ACTIVITY → An exact copy of every record is needed, with all pictures omitted.

INPUT DATA →

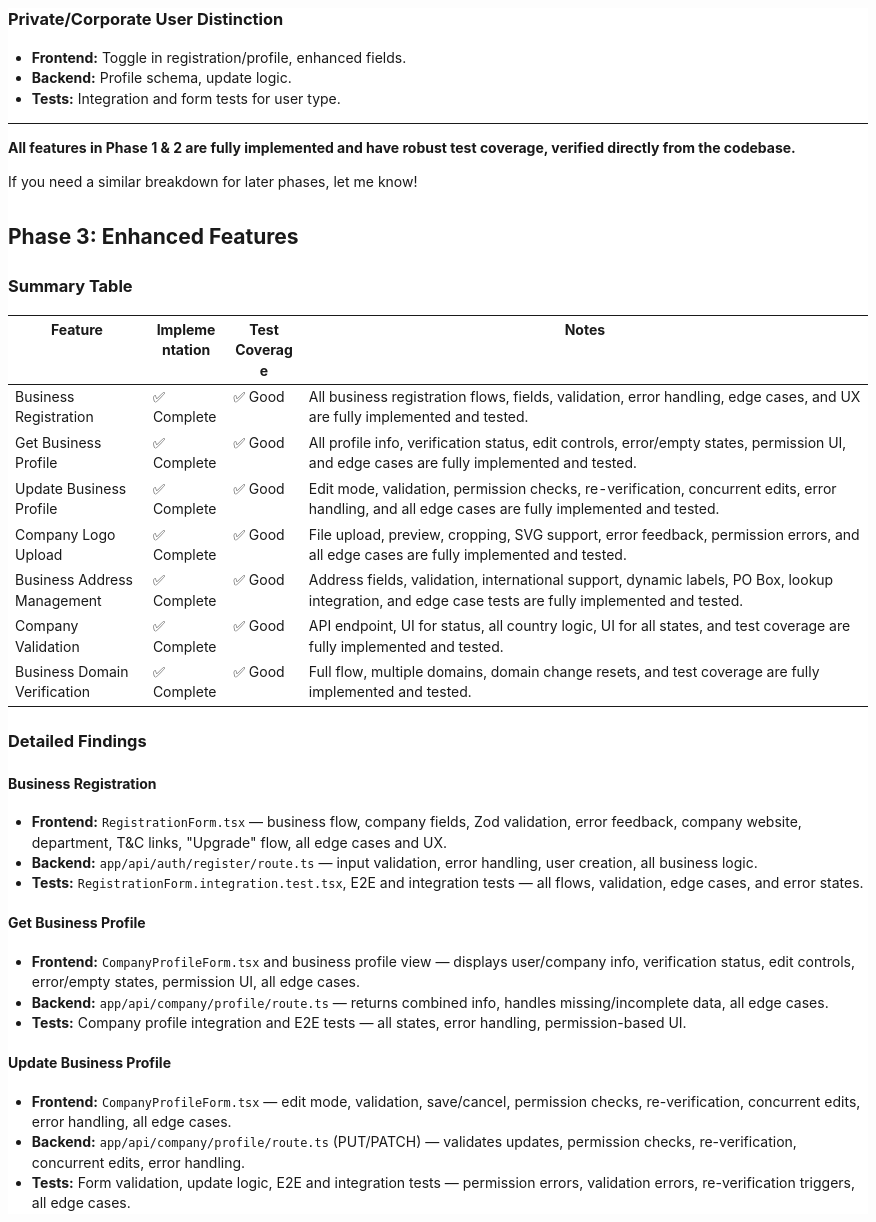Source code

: ### Private/Corporate User Distinction
- **Frontend:** Toggle in registration/profile, enhanced fields.
- **Backend:** Profile schema, update logic.
- **Tests:** Integration and form tests for user type.

---

**All features in Phase 1 & 2 are fully implemented and have robust test coverage, verified directly from the codebase.**

If you need a similar breakdown for later phases, let me know!

## Phase 3: Enhanced Features

### Summary Table

| Feature                      | Implementation | Test Coverage | Notes |
|------------------------------|----------------|---------------|-------|
| Business Registration        | ✅ Complete    | ✅ Good       | All business registration flows, fields, validation, error handling, edge cases, and UX are fully implemented and tested. |
| Get Business Profile         | ✅ Complete    | ✅ Good       | All profile info, verification status, edit controls, error/empty states, permission UI, and edge cases are fully implemented and tested. |
| Update Business Profile      | ✅ Complete    | ✅ Good       | Edit mode, validation, permission checks, re-verification, concurrent edits, error handling, and all edge cases are fully implemented and tested. |
| Company Logo Upload          | ✅ Complete    | ✅ Good       | File upload, preview, cropping, SVG support, error feedback, permission errors, and all edge cases are fully implemented and tested. |
| Business Address Management  | ✅ Complete    | ✅ Good       | Address fields, validation, international support, dynamic labels, PO Box, lookup integration, and edge case tests are fully implemented and tested. |
| Company Validation           | ✅ Complete    | ✅ Good       | API endpoint, UI for status, all country logic, UI for all states, and test coverage are fully implemented and tested. |
| Business Domain Verification | ✅ Complete    | ✅ Good       | Full flow, multiple domains, domain change resets, and test coverage are fully implemented and tested. |

### Detailed Findings

#### Business Registration
- **Frontend:** `RegistrationForm.tsx` — business flow, company fields, Zod validation, error feedback, company website, department, T&C links, "Upgrade" flow, all edge cases and UX.
- **Backend:** `app/api/auth/register/route.ts` — input validation, error handling, user creation, all business logic.
- **Tests:** `RegistrationForm.integration.test.tsx`, E2E and integration tests — all flows, validation, edge cases, and error states.

#### Get Business Profile
- **Frontend:** `CompanyProfileForm.tsx` and business profile view — displays user/company info, verification status, edit controls, error/empty states, permission UI, all edge cases.
- **Backend:** `app/api/company/profile/route.ts` — returns combined info, handles missing/incomplete data, all edge cases.
- **Tests:** Company profile integration and E2E tests — all states, error handling, permission-based UI.

#### Update Business Profile
- **Frontend:** `CompanyProfileForm.tsx` — edit mode, validation, save/cancel, permission checks, re-verification, concurrent edits, error handling, all edge cases.
- **Backend:** `app/api/company/profile/route.ts` (PUT/PATCH) — validates updates, permission checks, re-verification, concurrent edits, error handling.
- **Tests:** Form validation, update logic, E2E and integration tests — permission errors, validation errors, re-verification triggers, all edge cases.
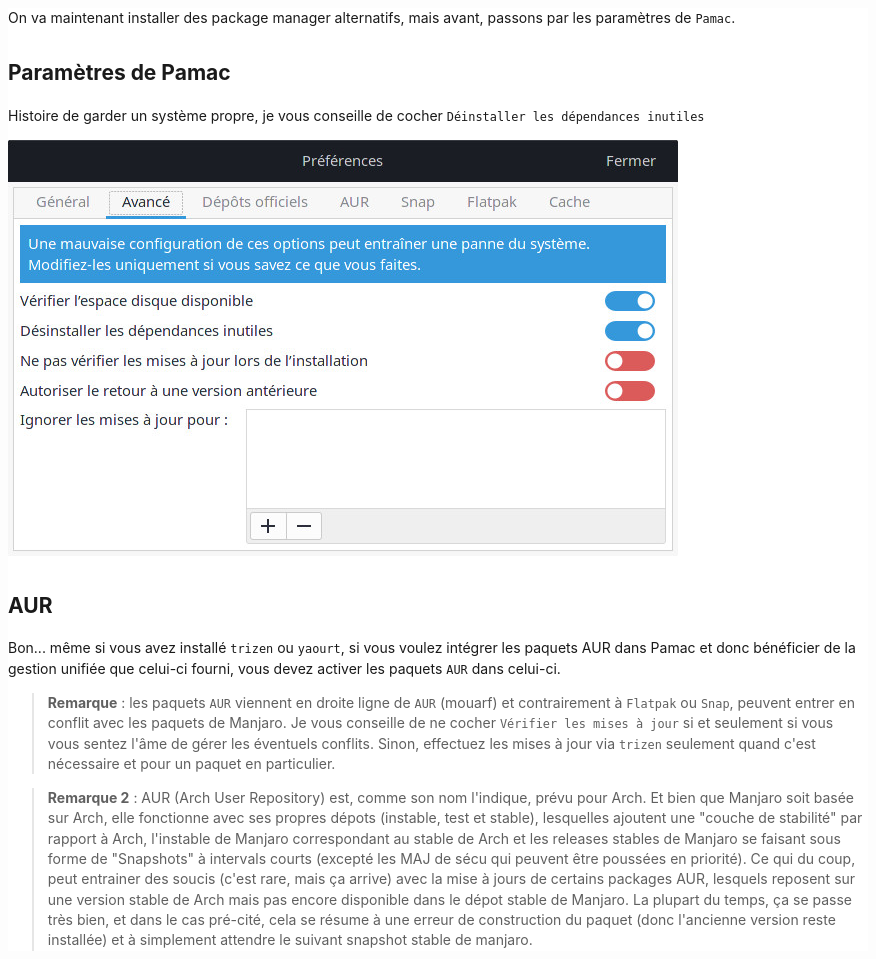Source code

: On va maintenant installer des package manager alternatifs, mais avant, passons par les paramètres de `Pamac`.

## Paramètres de Pamac

Histoire de garder un système propre, je vous conseille de cocher `Déinstaller les dépendances inutiles`

![pamac_settings.jpeg](/pics/pamac_settings.jpeg)

## AUR

Bon... même si vous avez installé `trizen` ou `yaourt`, si vous voulez intégrer les paquets AUR dans Pamac et donc bénéficier de la gestion unifiée que celui-ci fourni, vous devez activer les paquets `AUR` dans celui-ci.

> **Remarque** : les paquets `AUR` viennent en droite ligne de `AUR` (mouarf) et contrairement à `Flatpak` ou `Snap`, peuvent entrer en conflit avec les paquets de Manjaro. Je vous conseille de ne cocher `Vérifier les mises à jour` si et seulement si vous vous sentez l'âme de gérer les éventuels conflits. Sinon, effectuez les mises à jour via `trizen` seulement quand c'est nécessaire et pour un paquet en particulier.

> **Remarque 2** : AUR (Arch User Repository) est, comme son nom l'indique, prévu pour Arch. Et bien que Manjaro soit basée sur Arch, elle fonctionne avec ses propres dépots (instable, test et stable), lesquelles ajoutent une "couche de stabilité" par rapport à Arch, l'instable de Manjaro correspondant au stable de Arch et les releases stables de Manjaro se faisant sous forme de "Snapshots" à intervals courts (excepté les MAJ de sécu qui peuvent être poussées en priorité). Ce qui du coup, peut entrainer des soucis (c'est rare, mais ça arrive) avec la mise à jours de certains packages AUR, lesquels reposent sur une version stable de Arch mais pas encore disponible dans le dépot stable de Manjaro. La plupart du temps, ça se passe très bien, et dans le cas pré-cité, cela se résume à une erreur de construction du paquet (donc l'ancienne version reste installée) et à simplement attendre le suivant snapshot stable de manjaro.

TASK RESPONSE →
Source code

: ### Private/Corporate User Distinction
- **Frontend:** Toggle in registration/profile, enhanced fields.
- **Backend:** Profile schema, update logic.
- **Tests:** Integration and form tests for user type.

---

**All features in Phase 1 & 2 are fully implemented and have robust test coverage, verified directly from the codebase.**

If you need a similar breakdown for later phases, let me know!

## Phase 3: Enhanced Features

### Summary Table

| Feature                      | Implementation | Test Coverage | Notes |
|------------------------------|----------------|---------------|-------|
| Business Registration        | ✅ Complete    | ✅ Good       | All business registration flows, fields, validation, error handling, edge cases, and UX are fully implemented and tested. |
| Get Business Profile         | ✅ Complete    | ✅ Good       | All profile info, verification status, edit controls, error/empty states, permission UI, and edge cases are fully implemented and tested. |
| Update Business Profile      | ✅ Complete    | ✅ Good       | Edit mode, validation, permission checks, re-verification, concurrent edits, error handling, and all edge cases are fully implemented and tested. |
| Company Logo Upload          | ✅ Complete    | ✅ Good       | File upload, preview, cropping, SVG support, error feedback, permission errors, and all edge cases are fully implemented and tested. |
| Business Address Management  | ✅ Complete    | ✅ Good       | Address fields, validation, international support, dynamic labels, PO Box, lookup integration, and edge case tests are fully implemented and tested. |
| Company Validation           | ✅ Complete    | ✅ Good       | API endpoint, UI for status, all country logic, UI for all states, and test coverage are fully implemented and tested. |
| Business Domain Verification | ✅ Complete    | ✅ Good       | Full flow, multiple domains, domain change resets, and test coverage are fully implemented and tested. |

### Detailed Findings

#### Business Registration
- **Frontend:** `RegistrationForm.tsx` — business flow, company fields, Zod validation, error feedback, company website, department, T&C links, "Upgrade" flow, all edge cases and UX.
- **Backend:** `app/api/auth/register/route.ts` — input validation, error handling, user creation, all business logic.
- **Tests:** `RegistrationForm.integration.test.tsx`, E2E and integration tests — all flows, validation, edge cases, and error states.

#### Get Business Profile
- **Frontend:** `CompanyProfileForm.tsx` and business profile view — displays user/company info, verification status, edit controls, error/empty states, permission UI, all edge cases.
- **Backend:** `app/api/company/profile/route.ts` — returns combined info, handles missing/incomplete data, all edge cases.
- **Tests:** Company profile integration and E2E tests — all states, error handling, permission-based UI.

#### Update Business Profile
- **Frontend:** `CompanyProfileForm.tsx` — edit mode, validation, save/cancel, permission checks, re-verification, concurrent edits, error handling, all edge cases.
- **Backend:** `app/api/company/profile/route.ts` (PUT/PATCH) — validates updates, permission checks, re-verification, concurrent edits, error handling.
- **Tests:** Form validation, update logic, E2E and integration tests — permission errors, validation errors, re-verification triggers, all edge cases.
Source code

: On va maintenant installer des package manager alternatifs, mais avant, passons par les paramètres de `Pamac`.

## Paramètres de Pamac

Histoire de garder un système propre, je vous conseille de cocher `Déinstaller les dépendances inutiles`

![pamac_settings.jpeg](/pics/pamac_settings.jpeg)

## AUR

Bon... même si vous avez installé `trizen` ou `yaourt`, si vous voulez intégrer les paquets AUR dans Pamac et donc bénéficier de la gestion unifiée que celui-ci fourni, vous devez activer les paquets `AUR` dans celui-ci.

> **Remarque** : les paquets `AUR` viennent en droite ligne de `AUR` (mouarf) et contrairement à `Flatpak` ou `Snap`, peuvent entrer en conflit avec les paquets de Manjaro. Je vous conseille de ne cocher `Vérifier les mises à jour` si et seulement si vous vous sentez l'âme de gérer les éventuels conflits. Sinon, effectuez les mises à jour via `trizen` seulement quand c'est nécessaire et pour un paquet en particulier.

> **Remarque 2** : AUR (Arch User Repository) est, comme son nom l'indique, prévu pour Arch. Et bien que Manjaro soit basée sur Arch, elle fonctionne avec ses propres dépots (instable, test et stable), lesquelles ajoutent une "couche de stabilité" par rapport à Arch, l'instable de Manjaro correspondant au stable de Arch et les releases stables de Manjaro se faisant sous forme de "Snapshots" à intervals courts (excepté les MAJ de sécu qui peuvent être poussées en priorité). Ce qui du coup, peut entrainer des soucis (c'est rare, mais ça arrive) avec la mise à jours de certains packages AUR, lesquels reposent sur une version stable de Arch mais pas encore disponible dans le dépot stable de Manjaro. La plupart du temps, ça se passe très bien, et dans le cas pré-cité, cela se résume à une erreur de construction du paquet (donc l'ancienne version reste installée) et à simplement attendre le suivant snapshot stable de manjaro.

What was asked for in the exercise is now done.